俺とじいちゃんはその日の晩に食べる為のもろこしを取りにいったんだ。
しばらくは俺ももろこし取りが楽しくてやっていたが5~6本も取ると、すでに飽きていた。
じいちゃんは そんな俺を怒るでも無しに、家族の分と 近所に配る分をせっせと俺の相手をしながら取っていた。
俺はと言うと 畑の近くを流れてる小川で 蛙だのザリガニだのを取って遊んでいた。
しばらくすると 小川の水面に ポツン ポツンと波紋が広がった。
その波紋はあっという間に数を増す 雨だ。
さっきまであんなに晴れていたのに、顔を上げると昼間とは思えないほど暗くなっていた。

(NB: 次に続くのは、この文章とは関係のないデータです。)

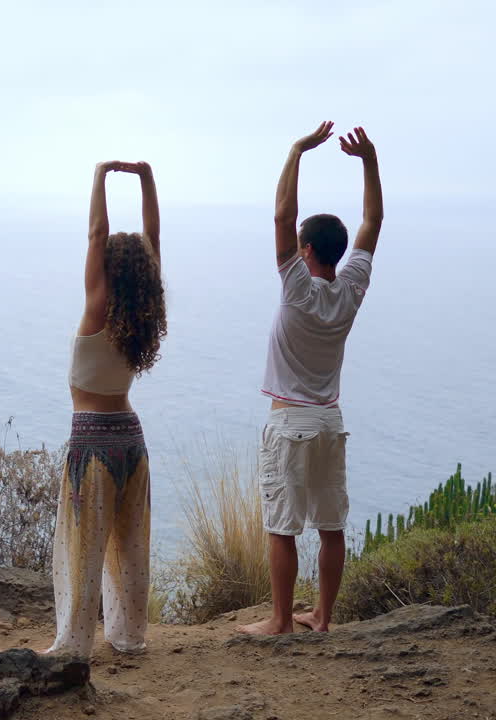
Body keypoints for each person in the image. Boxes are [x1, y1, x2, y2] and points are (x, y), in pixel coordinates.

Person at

じいちゃんが こりゃーいかん雨宿りするぞ~っと言って、農具などがおいてある小屋に駆け込んだ。
俺もじいちゃんの後を追いかけて 小屋に駆け込む。
雨の勢いは増すばかりでしばらくは外に出れそうも無かった。
じいちゃんは こりゃ~しばらく動けんな…ってい言いながら小屋の入り口を ガタガタと閉めてランプに火をつけた。
聞こえてくるのは じいちゃんと俺の話し声とザーーと言う雨音だけだったが、しばらくすると
ドンドンドン もしー ドンドンドン もしー
小屋の入り口を叩く音がした。
俺は何の気なしに じいちゃん誰かきたよって立ち上がって出ようとした時、じいちゃんがちょっと待ってろって言って俺を座らせ入り口の方に歩いていった。
入り口の隙間から外を窺ってるじいちゃんが手振りで、しー チョイチョイと俺を呼んだ。
ドンドンドン もしー ドンドンドン もしー
相変わらず入り口を叩いているが、俺とじいちゃんは 入り口を開けるでもなく、隙間から外を覗き込んだ。
入り口の外に坊さんみたいなのが立っている。
えらく薄汚れているが確かに坊さんに見える。
顔は笠のような物を被っていて見えない。
じいちゃんは俺の手を取り元いた場所に戻り こう言った。
山には人でも動物でもない物が居る時がある。
滅多に人の前には出てこないがな。
じいちゃんが子供の頃なら、雨が降っていて入り口に坊さんが立ってたら 入れてやる家も多かったかもしれないが、今じゃ逆に怪しい。
あんなもんに出くわしたら 絶対に入れちゃ駄目だって、開けて入れてやらなければ 勝手に入っては来れないからって。
そんな話を聞いてるうちに 雨も小降りになってきて、入り口を叩いていた物も 居なくなった。